Chief Research and Innovation Officer, Shriners Children’s

Chief Engineer Pediatric Technologies, Georgia Institute of Technology

President, International Children’s Advisory Network

Bio: Leanne West is deeply embedded in the pediatric healthcare innovation ecosystem locally and globally, bringing together partners to accelerate solutions for children. She is a Regents Researcher and Chief Engineer of Pediatric Technologies at the Georgia Institute of Technology, where she also directs the Pediatric Innovation Network. She shares her time with Shriners Children’s as their Chief Research and Innovation Officer. West also is the President of the International Children’s Advisory Network (iCAN), a nonprofit elevating pediatric patient voices in healthcare, research, and innovation.

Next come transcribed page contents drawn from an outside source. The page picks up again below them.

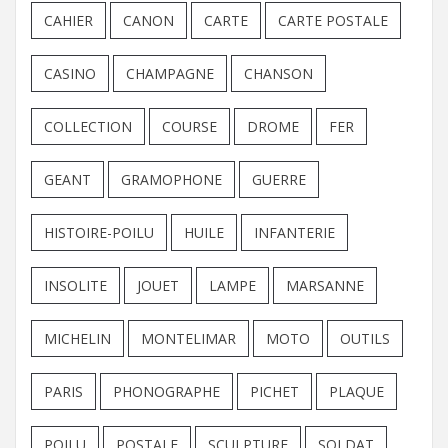
CAHIER
CANON
CARTE
CARTE POSTALE
CASINO
CHAMPAGNE
CHANSON
COLLECTION
COURSE
DROME
FER
GEANT
GRAMOPHONE
GUERRE
HISTOIRE-POILU
HUILE
INFANTERIE
INSOLITE
JOUET
LAMPE
MARSANNE
MICHELIN
MONTELIMAR
MOTO
OUTILS
PARIS
PHONOGRAPHE
PICHET
PLAQUE
POILU
POSTALE
SCULPTURE
SOLDAT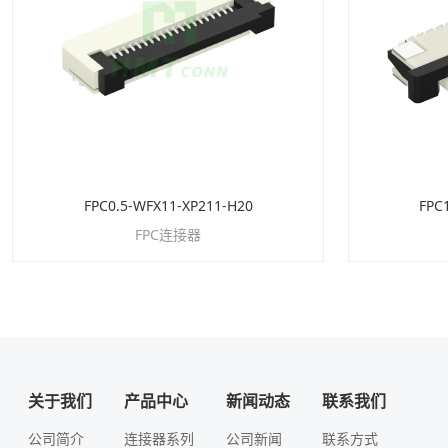
FPC0.5-WFX11-XP211-H20
FPC
FPC连接器
关于我们
产品中心
新闻动态
联系我们
公司简介
连接器系列
公司新闻
联系方式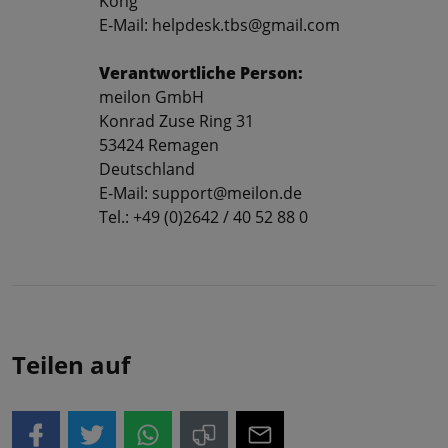
Kong
E-Mail: helpdesk.tbs@gmail.com
Verantwortliche Person:
meilon GmbH
Konrad Zuse Ring 31
53424 Remagen
Deutschland
E-Mail: support@meilon.de
Tel.: +49 (0)2642 / 40 52 88 0
Teilen auf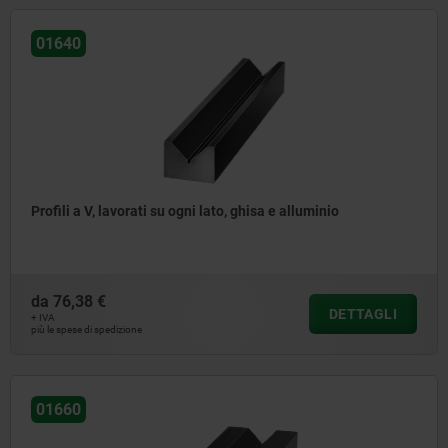
01640
Profili a V, lavorati su ogni lato, ghisa e alluminio
da
76,38 €
DETTAGLI
+ IVA
più le spese di spedizione
01660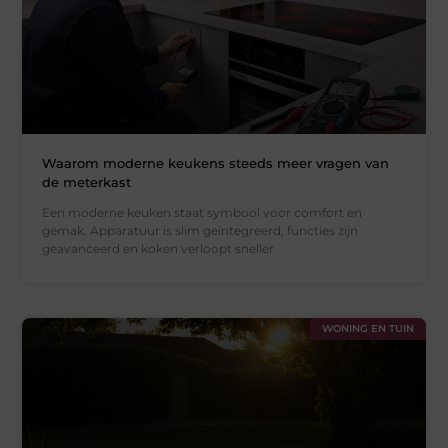
Waarom moderne keukens steeds meer vragen van
de meterkast
Een moderne keuken staat symbool voor comfort en
gemak. Apparatuur is slim geïntegreerd, functies zijn
geavanceerd en koken verloopt sneller
WONING EN TUIN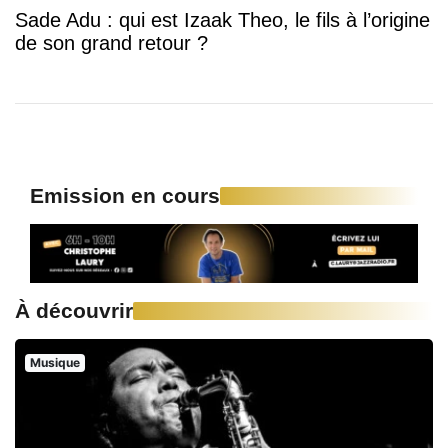
Sade Adu : qui est Izaak Theo, le fils à l’origine
de son grand retour ?
Emission en cours
À découvrir
Musique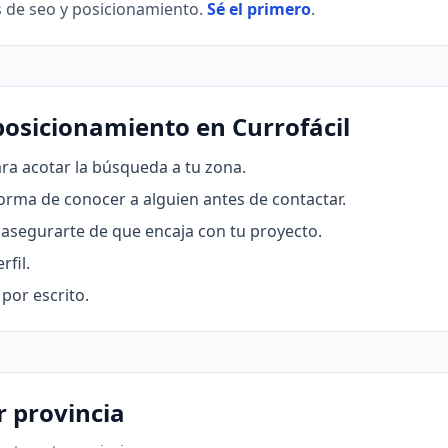
s de seo y posicionamiento.
Sé el primero
.
posicionamiento en Currofácil
ra acotar la búsqueda a tu zona.
forma de conocer a alguien antes de contactar.
asegurarte de que encaja con tu proyecto.
rfil.
por escrito.
r provincia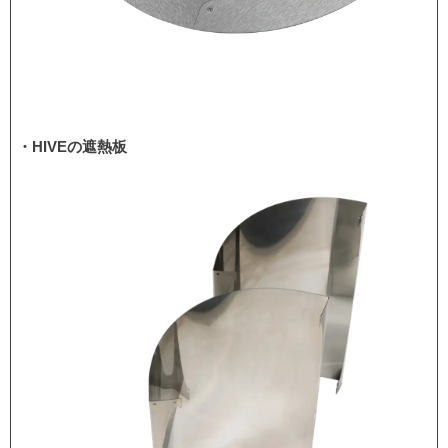
・HIVEの遮熱板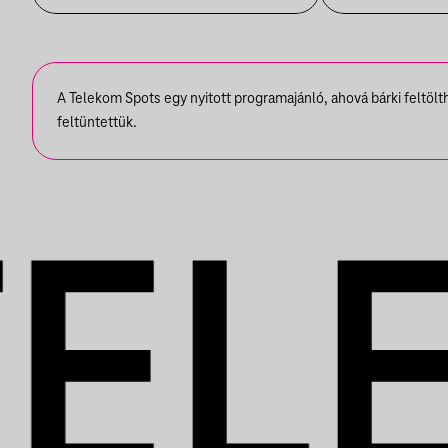
VÁRHEGYUTCA
A Telekom Spots egy nyitott programajánló, ahová bárki feltöl
feltüntettük.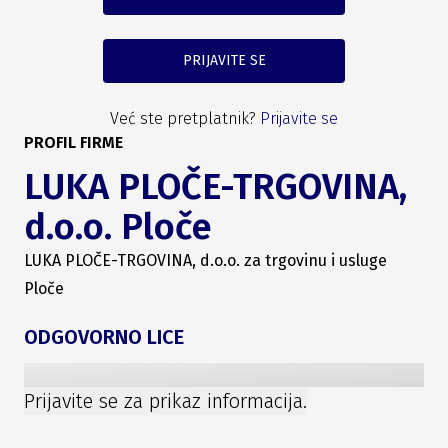
PRIJAVITE SE
Već ste pretplatnik?
Prijavite se
PROFIL FIRME
LUKA PLOČE-TRGOVINA,
d.o.o. Ploče
LUKA PLOČE-TRGOVINA, d.o.o. za trgovinu i usluge
Ploče
ODGOVORNO LICE
Prijavite se za prikaz informacija.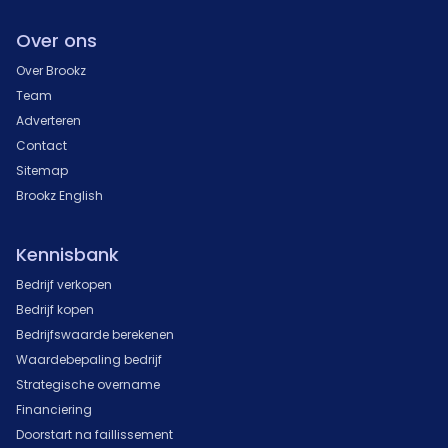
Over ons
Over Brookz
Team
Adverteren
Contact
Sitemap
Brookz English
Kennisbank
Bedrijf verkopen
Bedrijf kopen
Bedrijfswaarde berekenen
Waardebepaling bedrijf
Strategische overname
Financiering
Doorstart na faillissement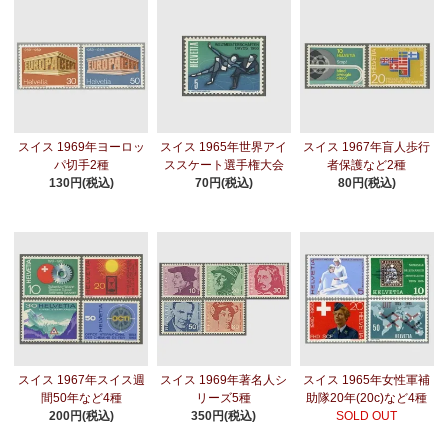
スイス 1969年ヨーロッ
スイス 1965年世界アイ
スイス 1967年盲人歩行
パ切手2種
ススケート選手権大会
者保護など2種
130円(税込)
70円(税込)
80円(税込)
スイス 1967年スイス週
スイス 1969年著名人シ
スイス 1965年女性軍補
間50年など4種
リーズ5種
助隊20年(20c)など4種
200円(税込)
350円(税込)
SOLD OUT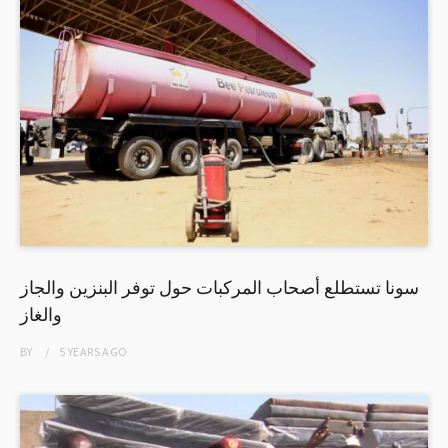
سونا تستطلع أصحاب المركبات حول توفر البنزين والجاز
والغاز
BY
5 YEARS
AGO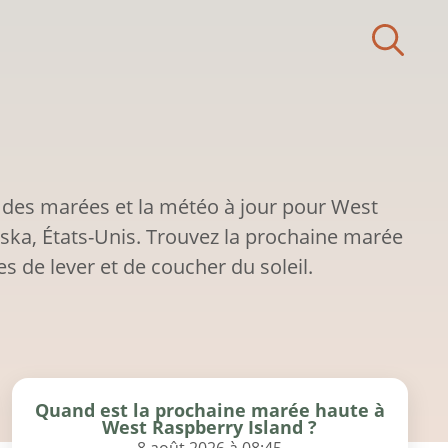
 des marées et la météo à jour pour West
aska, États-Unis. Trouvez la prochaine marée
es de lever et de coucher du soleil.
Quand est la prochaine marée haute à
West Raspberry Island ?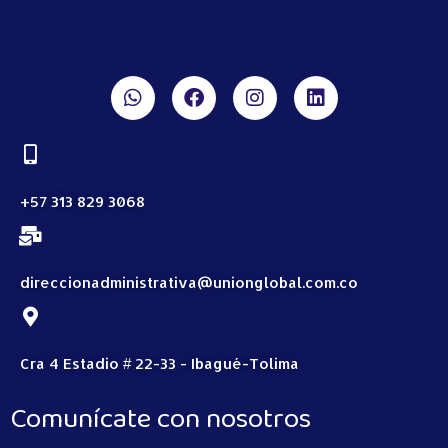
+57 313 829 3068
direccionadministrativa@unionglobal.com.co
Cra 4 Estadio # 22-33 - Ibagué-Tolima
Comunícate con nosotros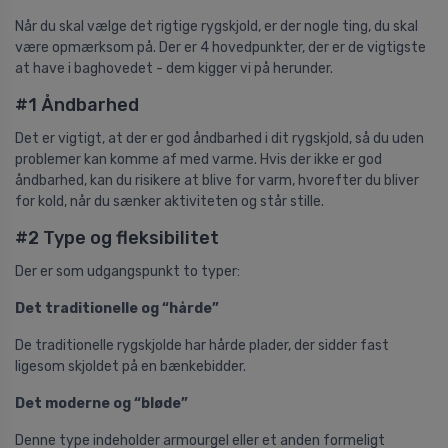
Når du skal vælge det rigtige rygskjold, er der nogle ting, du skal
være opmærksom på. Der er 4 hovedpunkter, der er de vigtigste
at have i baghovedet - dem kigger vi på herunder.
#1 Åndbarhed
Det er vigtigt, at der er god åndbarhed i dit rygskjold, så du uden
problemer kan komme af med varme. Hvis der ikke er god
åndbarhed, kan du risikere at blive for varm, hvorefter du bliver
for kold, når du sænker aktiviteten og står stille.
#2 Type og fleksibilitet
Der er som udgangspunkt to typer:
Det traditionelle og “hårde”
De traditionelle rygskjolde har hårde plader, der sidder fast
ligesom skjoldet på en bænkebidder.
Det moderne og “bløde”
Denne type indeholder armourgel eller et anden formeligt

West serves on the MDIC NESTcc executive committee, the MDIC Health Economics and Patient Value committee, the Board of Georgia Technology Authority (GTA), the Technology Association of Georgia (TAG) Digital Health Board, the Georgia Health Information Network (GaHIN) Board, the executive team of the International Society for Pediatric Innovation (iSPI), and the Board of Patient Focused Medicines Development (PFMD). She is also on the Steering Committee for the Pediatric Trials Network (PTN).